Given information: Begin

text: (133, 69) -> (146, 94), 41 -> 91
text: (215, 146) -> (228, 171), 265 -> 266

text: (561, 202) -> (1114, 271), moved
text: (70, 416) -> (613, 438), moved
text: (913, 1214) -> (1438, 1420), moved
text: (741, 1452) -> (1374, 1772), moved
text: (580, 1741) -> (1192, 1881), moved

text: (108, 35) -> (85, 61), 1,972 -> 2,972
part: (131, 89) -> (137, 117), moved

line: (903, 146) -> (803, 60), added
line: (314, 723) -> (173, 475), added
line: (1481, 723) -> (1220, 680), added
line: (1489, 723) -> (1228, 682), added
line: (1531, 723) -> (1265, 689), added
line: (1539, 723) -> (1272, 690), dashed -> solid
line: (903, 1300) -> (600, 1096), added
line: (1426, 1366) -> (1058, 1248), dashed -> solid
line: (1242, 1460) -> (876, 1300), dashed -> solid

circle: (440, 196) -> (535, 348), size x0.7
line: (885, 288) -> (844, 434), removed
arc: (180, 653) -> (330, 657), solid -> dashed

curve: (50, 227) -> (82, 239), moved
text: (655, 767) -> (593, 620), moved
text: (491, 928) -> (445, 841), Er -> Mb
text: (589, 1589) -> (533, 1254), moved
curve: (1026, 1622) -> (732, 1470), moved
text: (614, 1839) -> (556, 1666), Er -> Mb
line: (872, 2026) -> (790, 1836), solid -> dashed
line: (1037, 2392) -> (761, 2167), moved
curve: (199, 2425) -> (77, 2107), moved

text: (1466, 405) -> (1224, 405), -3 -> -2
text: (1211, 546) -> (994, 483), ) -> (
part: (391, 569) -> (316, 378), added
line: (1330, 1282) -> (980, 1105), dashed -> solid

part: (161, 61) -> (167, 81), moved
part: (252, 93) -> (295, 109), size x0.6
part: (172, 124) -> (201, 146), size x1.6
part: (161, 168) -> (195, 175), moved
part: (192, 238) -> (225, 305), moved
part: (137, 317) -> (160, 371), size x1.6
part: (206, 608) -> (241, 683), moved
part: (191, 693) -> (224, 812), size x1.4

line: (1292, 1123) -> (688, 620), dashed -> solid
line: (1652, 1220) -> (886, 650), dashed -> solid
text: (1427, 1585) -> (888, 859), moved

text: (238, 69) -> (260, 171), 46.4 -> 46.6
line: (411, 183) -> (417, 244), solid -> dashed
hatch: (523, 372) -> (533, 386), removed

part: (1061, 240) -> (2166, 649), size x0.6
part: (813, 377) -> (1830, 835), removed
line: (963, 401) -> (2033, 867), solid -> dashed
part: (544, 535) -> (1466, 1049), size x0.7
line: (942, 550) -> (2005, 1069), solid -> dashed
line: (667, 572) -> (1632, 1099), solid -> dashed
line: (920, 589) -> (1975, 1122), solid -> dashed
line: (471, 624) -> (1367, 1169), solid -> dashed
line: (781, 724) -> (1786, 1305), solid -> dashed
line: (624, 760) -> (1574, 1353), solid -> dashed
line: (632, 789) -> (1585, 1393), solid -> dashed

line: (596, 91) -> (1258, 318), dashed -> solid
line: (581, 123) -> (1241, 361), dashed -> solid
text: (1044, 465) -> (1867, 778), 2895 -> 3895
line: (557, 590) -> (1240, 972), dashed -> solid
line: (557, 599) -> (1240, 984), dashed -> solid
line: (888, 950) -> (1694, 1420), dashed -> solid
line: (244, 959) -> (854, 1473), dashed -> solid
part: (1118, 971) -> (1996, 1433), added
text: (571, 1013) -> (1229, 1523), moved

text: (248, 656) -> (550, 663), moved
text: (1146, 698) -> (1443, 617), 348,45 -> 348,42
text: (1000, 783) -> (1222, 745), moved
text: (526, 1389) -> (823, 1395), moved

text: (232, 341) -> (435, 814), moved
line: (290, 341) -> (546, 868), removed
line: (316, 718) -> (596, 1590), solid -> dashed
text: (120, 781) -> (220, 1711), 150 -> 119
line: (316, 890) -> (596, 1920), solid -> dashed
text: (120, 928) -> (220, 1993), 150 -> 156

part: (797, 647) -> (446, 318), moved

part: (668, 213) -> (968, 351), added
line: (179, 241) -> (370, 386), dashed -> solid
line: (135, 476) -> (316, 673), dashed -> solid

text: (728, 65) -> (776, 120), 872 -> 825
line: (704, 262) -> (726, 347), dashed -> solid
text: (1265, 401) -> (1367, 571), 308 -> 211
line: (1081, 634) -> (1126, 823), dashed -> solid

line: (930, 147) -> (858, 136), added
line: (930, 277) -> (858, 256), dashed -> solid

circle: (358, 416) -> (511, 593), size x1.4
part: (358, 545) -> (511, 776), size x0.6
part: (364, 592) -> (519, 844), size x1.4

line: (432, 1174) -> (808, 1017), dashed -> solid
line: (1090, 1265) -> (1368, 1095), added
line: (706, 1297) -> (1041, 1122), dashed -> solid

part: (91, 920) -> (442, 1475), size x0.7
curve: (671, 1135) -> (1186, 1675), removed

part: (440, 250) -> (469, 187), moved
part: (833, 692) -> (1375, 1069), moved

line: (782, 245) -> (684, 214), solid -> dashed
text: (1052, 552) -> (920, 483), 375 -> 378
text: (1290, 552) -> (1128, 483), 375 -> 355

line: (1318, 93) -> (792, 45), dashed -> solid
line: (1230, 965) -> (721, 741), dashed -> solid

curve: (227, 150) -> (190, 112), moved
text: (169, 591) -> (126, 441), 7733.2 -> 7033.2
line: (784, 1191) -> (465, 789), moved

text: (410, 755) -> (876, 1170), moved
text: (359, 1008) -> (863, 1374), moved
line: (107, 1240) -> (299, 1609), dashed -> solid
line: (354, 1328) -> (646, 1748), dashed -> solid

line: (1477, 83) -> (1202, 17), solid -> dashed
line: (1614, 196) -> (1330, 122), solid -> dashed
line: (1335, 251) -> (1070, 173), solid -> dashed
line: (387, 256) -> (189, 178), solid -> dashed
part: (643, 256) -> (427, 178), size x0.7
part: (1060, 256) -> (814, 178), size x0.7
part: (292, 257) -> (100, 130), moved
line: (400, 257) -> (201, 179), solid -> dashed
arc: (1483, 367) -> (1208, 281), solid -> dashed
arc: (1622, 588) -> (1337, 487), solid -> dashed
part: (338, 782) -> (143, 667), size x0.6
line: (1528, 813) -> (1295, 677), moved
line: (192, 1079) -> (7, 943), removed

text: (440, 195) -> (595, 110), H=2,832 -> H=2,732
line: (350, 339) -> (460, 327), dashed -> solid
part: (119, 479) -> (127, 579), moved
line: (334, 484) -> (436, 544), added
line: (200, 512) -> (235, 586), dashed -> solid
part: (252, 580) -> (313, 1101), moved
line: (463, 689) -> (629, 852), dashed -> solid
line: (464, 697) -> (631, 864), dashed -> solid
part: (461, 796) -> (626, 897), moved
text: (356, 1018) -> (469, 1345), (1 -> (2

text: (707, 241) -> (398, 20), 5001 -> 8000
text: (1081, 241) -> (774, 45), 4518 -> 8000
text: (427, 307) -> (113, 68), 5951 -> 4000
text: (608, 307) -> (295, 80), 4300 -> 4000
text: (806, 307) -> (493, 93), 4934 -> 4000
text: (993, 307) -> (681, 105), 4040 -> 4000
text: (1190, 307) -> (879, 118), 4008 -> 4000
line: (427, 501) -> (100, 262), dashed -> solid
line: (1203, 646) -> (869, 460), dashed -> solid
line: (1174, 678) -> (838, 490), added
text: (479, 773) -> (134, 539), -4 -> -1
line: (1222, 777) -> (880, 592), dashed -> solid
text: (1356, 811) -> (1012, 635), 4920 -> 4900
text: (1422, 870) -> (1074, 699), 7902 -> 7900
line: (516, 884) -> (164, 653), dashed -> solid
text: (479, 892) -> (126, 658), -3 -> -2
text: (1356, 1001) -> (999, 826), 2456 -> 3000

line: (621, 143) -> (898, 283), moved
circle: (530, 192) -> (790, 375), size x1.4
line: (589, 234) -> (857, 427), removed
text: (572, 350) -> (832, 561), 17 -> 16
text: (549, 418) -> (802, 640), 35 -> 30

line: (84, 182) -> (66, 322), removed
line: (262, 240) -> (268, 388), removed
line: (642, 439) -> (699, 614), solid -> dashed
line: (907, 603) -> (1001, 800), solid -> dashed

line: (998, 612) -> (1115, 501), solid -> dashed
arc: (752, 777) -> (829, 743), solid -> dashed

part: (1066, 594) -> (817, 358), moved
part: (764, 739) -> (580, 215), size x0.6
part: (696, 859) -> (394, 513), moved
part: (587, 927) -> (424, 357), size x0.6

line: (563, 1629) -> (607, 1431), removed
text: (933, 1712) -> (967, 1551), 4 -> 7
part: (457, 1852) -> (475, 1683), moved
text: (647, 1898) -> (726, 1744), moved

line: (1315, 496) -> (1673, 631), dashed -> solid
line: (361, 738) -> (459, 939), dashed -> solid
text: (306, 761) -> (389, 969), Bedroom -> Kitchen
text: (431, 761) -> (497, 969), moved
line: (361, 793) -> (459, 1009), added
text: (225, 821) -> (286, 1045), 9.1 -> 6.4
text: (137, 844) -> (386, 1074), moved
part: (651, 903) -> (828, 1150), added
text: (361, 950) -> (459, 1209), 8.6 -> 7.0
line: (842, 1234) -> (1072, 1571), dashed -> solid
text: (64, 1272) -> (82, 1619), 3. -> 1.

Given information: End

▸ Work instruction
Please count the lines above that contain the word "circle", and reply with the number alone.

▸ Solution to this task
3